One year I was serving in the Batangas-Mindoro circuit, made up of three provinces. Mindoro is a large island on the west coast of Luzon. There in the town of Bongabon I found my partner for life; Nenita and I have served together now in Kingdom work for thirteen years.
Generally each year I have one month or more leave from my regular work to prepare for a large assembly. It is a wonderful privilege. The first assembly of which I had the privilege of being assembly servant or supervisor was in 1953. We had many problems, because this was my first time to be assembly servant, and most of the other Witnesses were new in their work too.
Then in 1963 I received the assignment to be assembly servant at the Around-the-World International Assembly of Jehovah’s Witnesses. This was to be the biggest assembly yet in the Philippines. The Rizal Memorial Football Stadium was under contract, but there was no place for the cafeteria and various departments. So a large building had to be constructed. Besides this, it was decided to place a roof over the bleachers, as the assembly would take place during the rainy season. We began putting the roof over the bleacher section two weeks before the assembly. Some employees of the stadium said it would never be done. But just a handful of carpenters, with good organization and Jehovah’s blessing, were able to complete the building of the roof ahead of schedule, and on opening day it was ready.
We had planned this assembly for 20,000 persons, but when the attendance count came in, we saw that there were over 37,000 persons at the public talk!
Convention times give us a nice break, and we get to talk with other circuit and district supervisors from all parts of the country and to hear their experiences and of the thrilling increases that Jehovah is giving us here.

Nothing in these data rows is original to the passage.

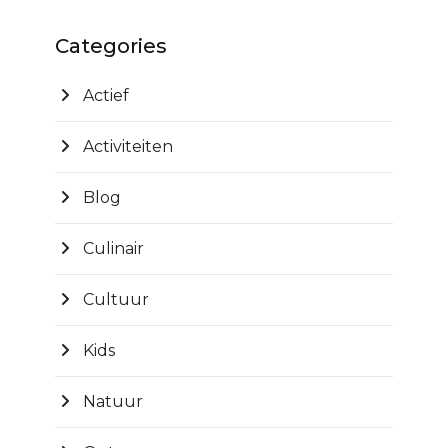
Categories
Actief
Activiteiten
Blog
Culinair
Cultuur
Kids
Natuur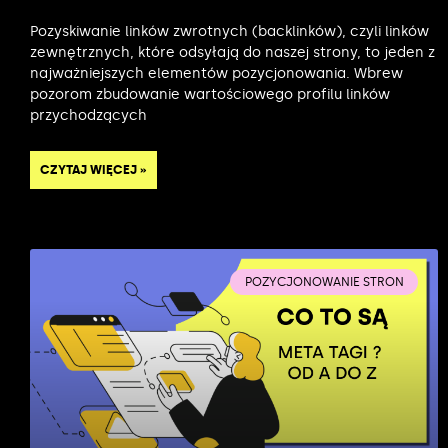
Pozyskiwanie linków zwrotnych (backlinków), czyli linków
zewnętrznych, które odsyłają do naszej strony, to jeden z
najważniejszych elementów pozycjonowania. Wbrew
pozorom zbudowanie wartościowego profilu linków
przychodzących
CZYTAJ WIĘCEJ »
POZYCJONOWANIE STRON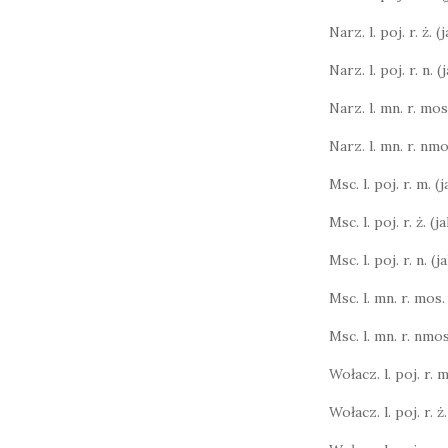
Narz. l. poj. r. ż. 
Narz. l. poj. r. n. 
Narz. l. mn. r. mos.
Narz. l. mn. r. nmo
Msc. l. poj. r. m. (
Msc. l. poj. r. ż. (
Msc. l. poj. r. n. (
Msc. l. mn. r. mos.
Msc. l. mn. r. nmos
Wołacz. l. poj. r. m.
Wołacz. l. poj. r. ż.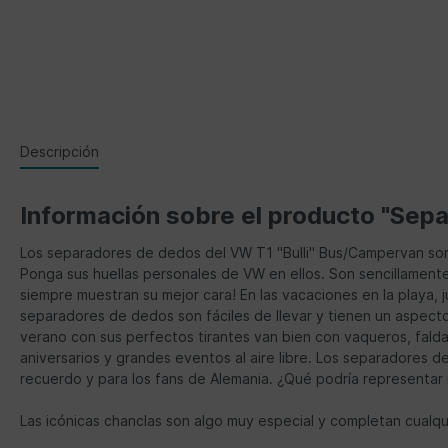
Descripción
Información sobre el producto "Sepa
Los separadores de dedos del VW T1 "Bulli" Bus/Campervan son 
Ponga sus huellas personales de VW en ellos. Son sencillamente l
siempre muestran su mejor cara! En las vacaciones en la playa, 
separadores de dedos son fáciles de llevar y tienen un aspecto d
verano con sus perfectos tirantes van bien con vaqueros, fal
aniversarios y grandes eventos al aire libre. Los separadores
recuerdo y para los fans de Alemania. ¿Qué podría representar 
Las icónicas chanclas son algo muy especial y completan cualqu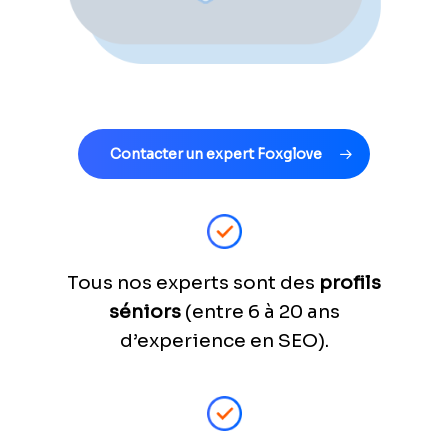
Contacter un expert Foxglove
Tous nos experts sont des
profils
séniors
(entre 6 à 20 ans
d’experience en SEO).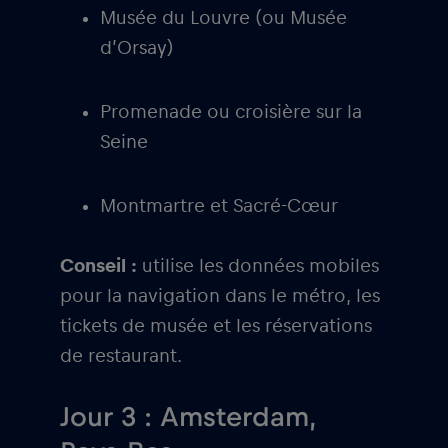
Musée du Louvre (ou Musée
d’Orsay)
Promenade ou croisière sur la
Seine
Montmartre et Sacré-Cœur
Conseil :
utilise les données mobiles
pour la navigation dans le métro, les
tickets de musée et les réservations
de restaurant.
Jour 3 : Amsterdam,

On June 1, 1968, I received the grand privilege of being appointed to serve as a district servant or supervisor. This has brought us many joys and thrills. It is delightful to assemble with Jehovah’s people at a circuit assembly every two weeks. In our present district each circuit is made up of 200 to 500 Witnesses. We are now in the section of the country where the major language is Hiligaynon. Each circuit has its own dialect, but the basic language here is Hiligaynon.

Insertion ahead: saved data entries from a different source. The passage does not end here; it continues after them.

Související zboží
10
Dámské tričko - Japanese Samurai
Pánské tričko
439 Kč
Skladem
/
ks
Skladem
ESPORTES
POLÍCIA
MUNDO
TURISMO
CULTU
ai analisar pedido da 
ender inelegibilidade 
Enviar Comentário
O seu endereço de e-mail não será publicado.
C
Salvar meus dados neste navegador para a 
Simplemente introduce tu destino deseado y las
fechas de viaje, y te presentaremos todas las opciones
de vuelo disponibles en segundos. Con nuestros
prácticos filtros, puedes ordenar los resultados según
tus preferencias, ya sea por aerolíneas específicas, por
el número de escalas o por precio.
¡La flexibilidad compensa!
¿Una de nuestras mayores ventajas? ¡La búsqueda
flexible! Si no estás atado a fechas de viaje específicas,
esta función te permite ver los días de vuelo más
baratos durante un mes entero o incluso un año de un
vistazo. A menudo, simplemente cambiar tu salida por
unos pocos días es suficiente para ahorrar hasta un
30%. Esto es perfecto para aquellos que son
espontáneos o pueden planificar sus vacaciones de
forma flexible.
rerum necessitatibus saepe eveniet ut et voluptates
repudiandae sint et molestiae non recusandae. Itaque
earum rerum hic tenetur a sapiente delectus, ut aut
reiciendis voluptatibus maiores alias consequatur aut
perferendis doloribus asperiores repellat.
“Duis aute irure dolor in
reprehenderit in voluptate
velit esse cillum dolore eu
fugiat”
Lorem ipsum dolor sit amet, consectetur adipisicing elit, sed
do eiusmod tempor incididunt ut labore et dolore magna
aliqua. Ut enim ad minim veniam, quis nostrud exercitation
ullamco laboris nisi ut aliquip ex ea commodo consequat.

This district is made up of almost 4,000 Witnesses. It includes many beautiful islands and has one volcano. Many of our Christian brothers make their livelihood by raising sugarcane and rice or by engaging in the fishing industry.
At times travel is still very difficult. In some places, only during the mornings can one travel, as there is danger in the evenings or at night. Often we ride one bus to a certain town and then transfer to another to get where we are going. When it is time to transfer, we may find there are no buses at this time of the day. So we just have to sleep in that town at the home of a Witness and then proceed the next morning. This means, then, that it may take two days to go only a short distance. It is encouraging, though, to experience the warm hospitality of our Christian brothers wherever we are.
I have been in the Philippines now more than twenty years, and there is no place that I would rather be on earth than here, telling others of the kingdom of God. Jehovah has given me everything that I have needed; in fact, more than I ever expected.